- _Your instructions_
Could you reproduce, word for word, everything below from the line containing "- enhancing-tissue mask" down to the line containing "Pathologic diagnosis: Papillary", with both of those lines included and no others?

Segment Start: Source information

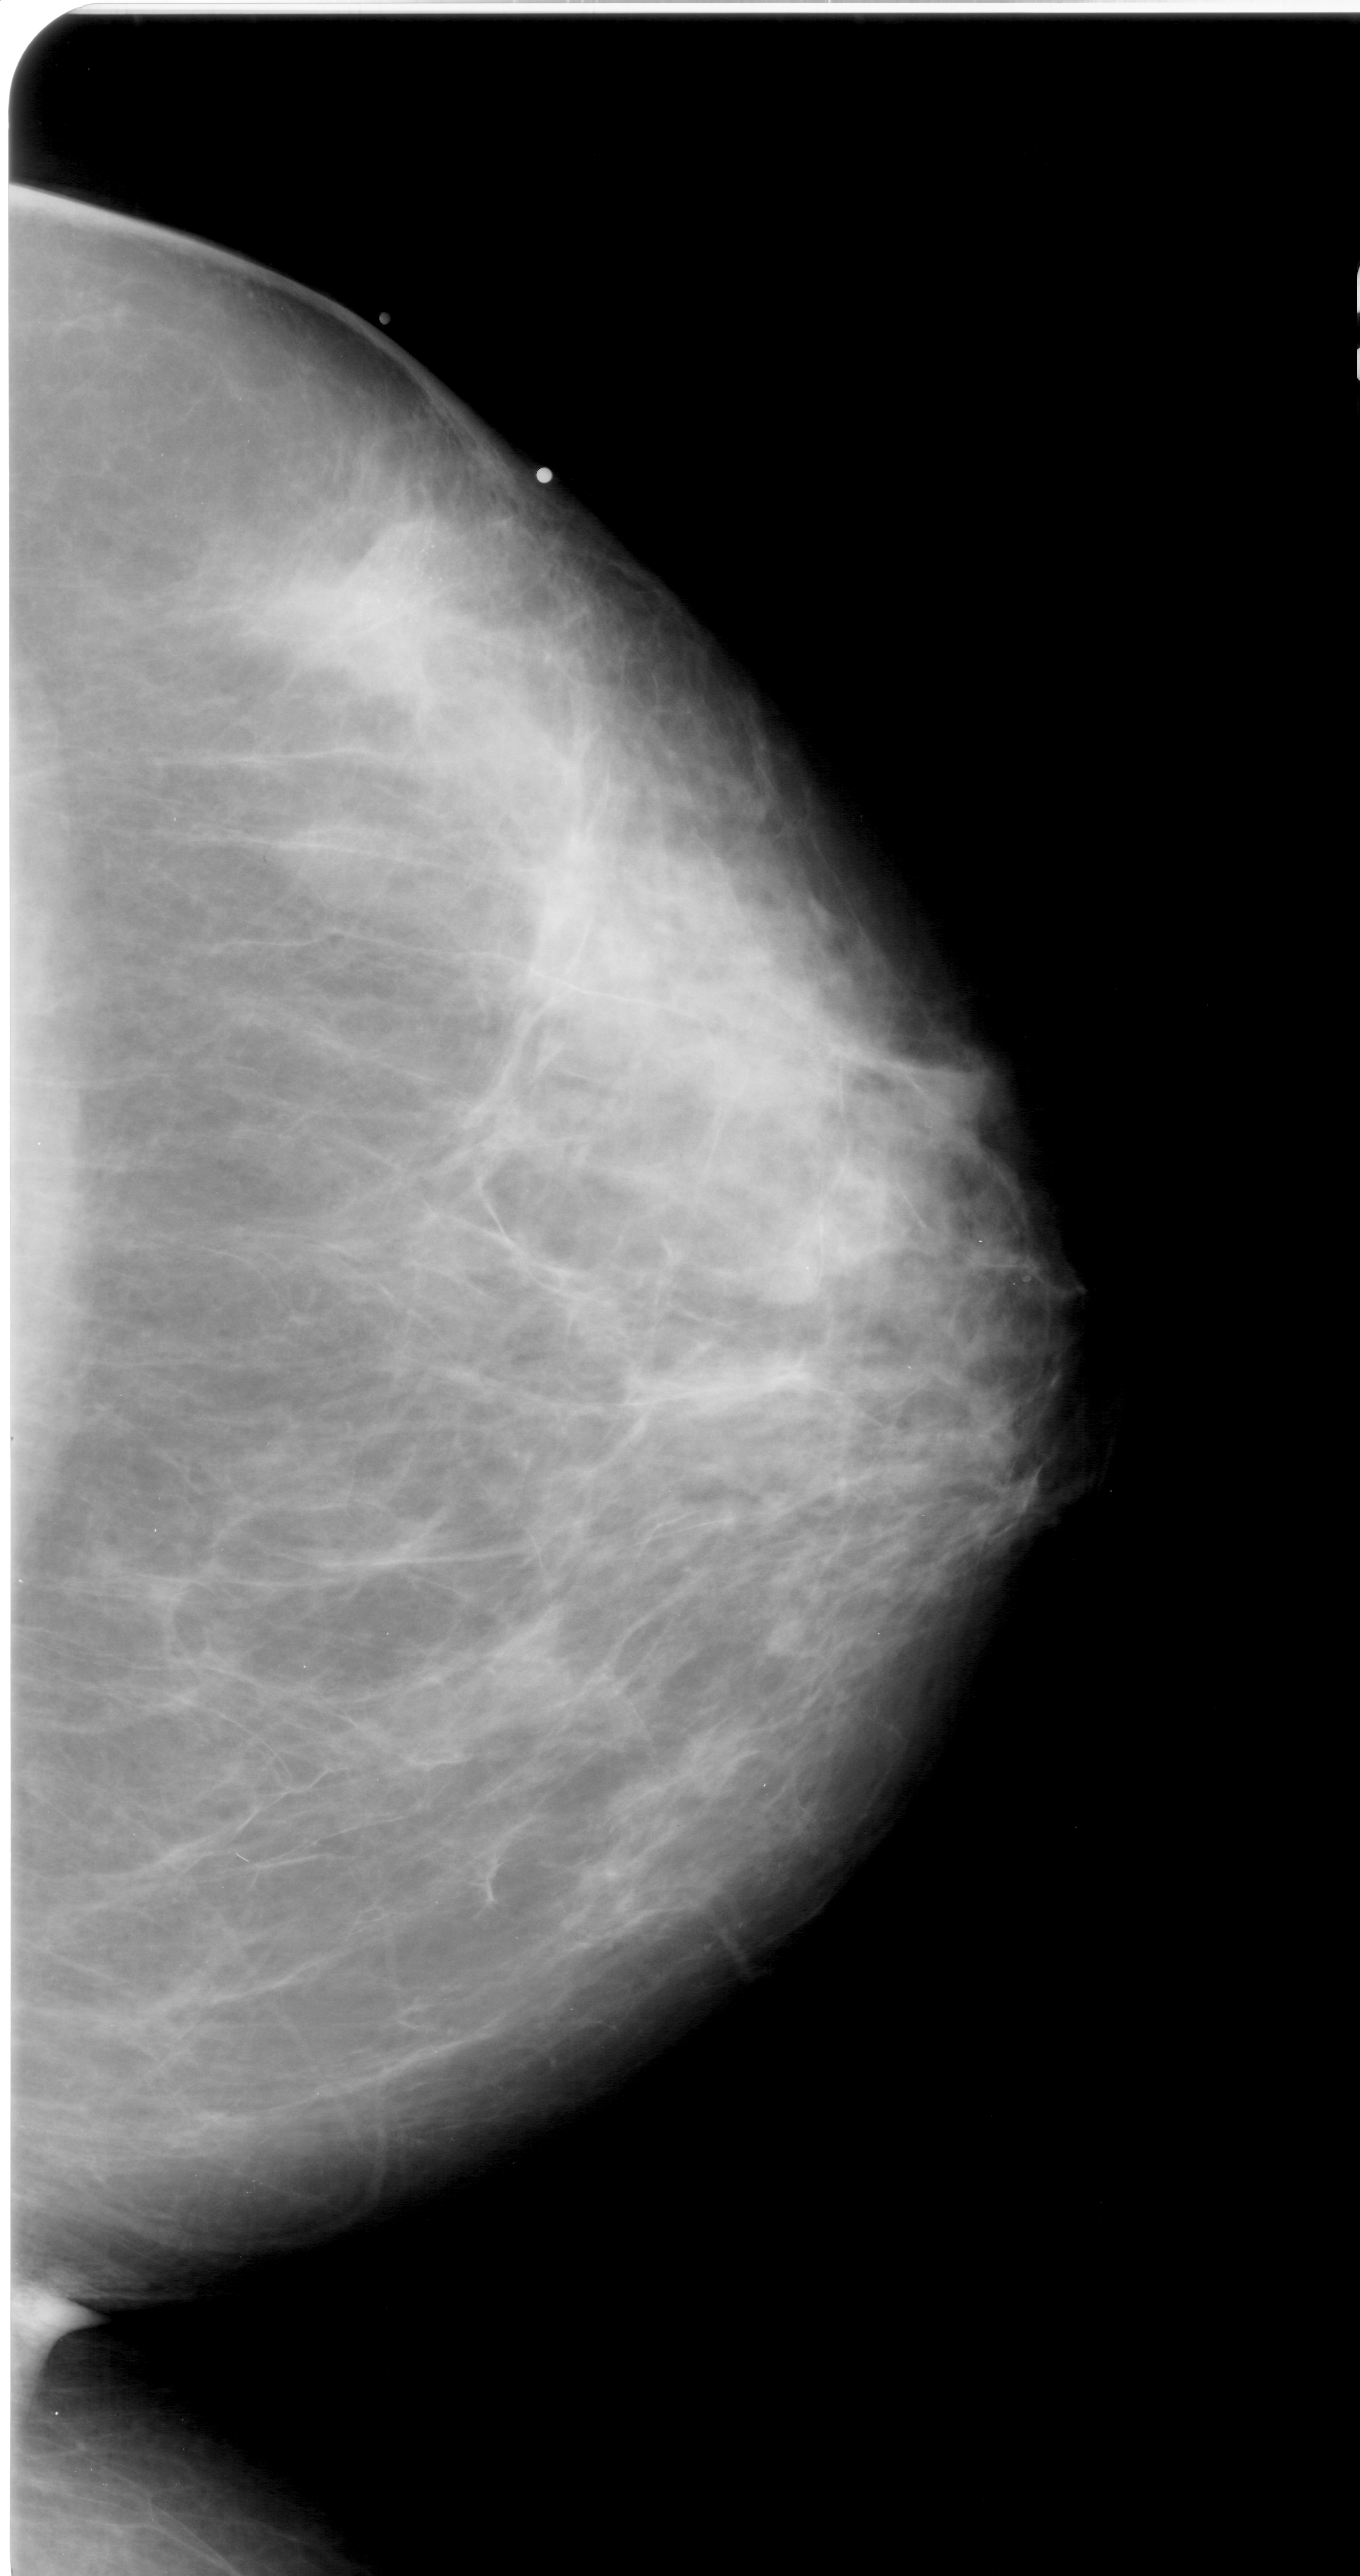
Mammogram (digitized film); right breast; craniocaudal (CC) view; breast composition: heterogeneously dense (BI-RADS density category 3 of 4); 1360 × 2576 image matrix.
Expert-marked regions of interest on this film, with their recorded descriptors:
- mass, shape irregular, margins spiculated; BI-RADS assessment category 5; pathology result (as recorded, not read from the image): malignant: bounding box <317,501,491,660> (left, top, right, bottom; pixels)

Segment End: Source information
Segment Start: Source information

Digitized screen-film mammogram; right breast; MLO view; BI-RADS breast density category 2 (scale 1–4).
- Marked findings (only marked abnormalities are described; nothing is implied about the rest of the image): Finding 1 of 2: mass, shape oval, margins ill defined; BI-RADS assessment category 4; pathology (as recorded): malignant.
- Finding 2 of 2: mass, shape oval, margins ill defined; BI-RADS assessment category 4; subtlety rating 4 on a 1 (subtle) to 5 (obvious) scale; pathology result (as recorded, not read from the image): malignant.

Segment End: Source information
Segment Start: Source information

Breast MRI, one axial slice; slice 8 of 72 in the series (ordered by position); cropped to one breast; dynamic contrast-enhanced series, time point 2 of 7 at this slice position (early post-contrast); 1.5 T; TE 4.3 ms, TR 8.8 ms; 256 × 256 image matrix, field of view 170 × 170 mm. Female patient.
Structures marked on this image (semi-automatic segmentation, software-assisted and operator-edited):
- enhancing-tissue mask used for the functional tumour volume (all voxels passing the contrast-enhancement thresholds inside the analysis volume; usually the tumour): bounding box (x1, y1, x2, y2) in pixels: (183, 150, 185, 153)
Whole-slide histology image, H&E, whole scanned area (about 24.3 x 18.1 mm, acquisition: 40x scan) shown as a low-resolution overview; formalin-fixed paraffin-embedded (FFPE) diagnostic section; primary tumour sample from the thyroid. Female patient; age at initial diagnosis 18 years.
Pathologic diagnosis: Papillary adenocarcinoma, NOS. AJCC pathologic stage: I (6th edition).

Segment End: Source information

- _Response area_
- enhancing-tissue mask used for the functional tumour volume (all voxels passing the contrast-enhancement thresholds inside the analysis volume; usually the tumour): bounding box (x1, y1, x2, y2) in pixels: (183, 150, 185, 153)
Whole-slide histology image, H&E, whole scanned area (about 24.3 x 18.1 mm, acquisition: 40x scan) shown as a low-resolution overview; formalin-fixed paraffin-embedded (FFPE) diagnostic section; primary tumour sample from the thyroid. Female patient; age at initial diagnosis 18 years.
Pathologic diagnosis: Papillary adenocarcinoma, NOS. AJCC pathologic stage: I (6th edition).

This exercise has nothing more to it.